English

US militarism and the media

Were it not for the existence of an utterly servile media, the US government would have a far more difficult, if not impossible task in pursuing its policy of naked aggression against a small and devastated country. Washington’s “case” against Iraq is so paper-thin, so full of glaring contradictions, only a press and broadcast establishment that functions as a virtual arm of the state could swallow it whole and foist it on the population at large.

Throughout the current crisis TV commentators and foreign policy “experts” have almost universally presented as fact Washington’s allegations about Iraqi “weapons of mass destruction,” without even suggesting that real evidence be advanced to substantiate the charges. Clinton administration spokespeople appear on one television program after another. None of the media pundits asks a challenging question.

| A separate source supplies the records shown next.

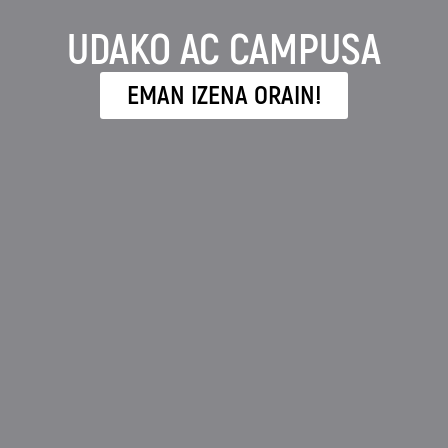
UDAKO AC CAMPUSA
EMAN IZENA ORAIN!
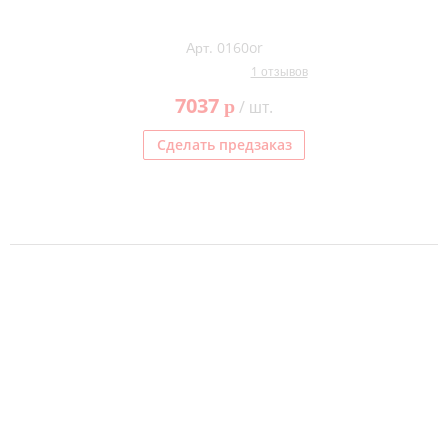
Арт. 0160or
1 отзывов
7037
p
/ шт.
Сделать предзаказ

While administration officials breeze through encounters with those who are supposedly at the pinnacle of professional journalism, they fare far worse when face to face with the public. Last month’s Columbus, Ohio town meeting demonstrated how much damage a few intelligent questions can wreak on the government’s campaign of misinformation and deception. Why is it, one questioner asked, if Iraq represents such a threat to the region, virtually none of the countries in the region support your policy? Another inquired: you denounce Hussein’s crimes, but how do you justify US backing for other governments—such as Indonesia, Turkey and Israel—that carry out atrocities against their populations or subject peoples?

Confronted with such questions, administration officials stumbled, contradicted themselves and resorted to crude smear tactics against their interrogators. It did not require genius to formulate the questions posed in Columbus. It merely took honesty and concern. If such qualities existed in the mass media, many other questions would be posed by television and print journalists.

For example:

1. Is there not a fundamental paradox at the center of US policy toward Iraq? On the one hand government officials and leading politicians advocate sabotage, subversion and destabilization against the Iraqi government, and openly discuss the desirability of assassinating its head of state. Then they demand that this same government totally disarm itself!

2. Washington’s stated policy is that the sanctions against Iraq, which have caused the deaths of hundreds of thousands, cannot be lifted until the “weapons of mass destruction,” or the capability to manufacture such weapons, is eliminated. Doesn’t this require, in fact, the destruction of virtually every modern manufacturing facility in the country, and the latter’s reduction to a pre-industrial state?

3. The US government dropped atomic bombs on Japanese cities and used napalm and Agent Orange against the Vietnamese. How does it have the audacity to accuse another government of crimes against humanity? Is it not a fact, moreover, that US corporations, with the knowledge and permission of the government, supplied Iraq with weaponry in the 1970s and 1980s, and that at the time that Hussein used chemical weapons against the Iranians and the Kurds, Washington was his supporter and ally?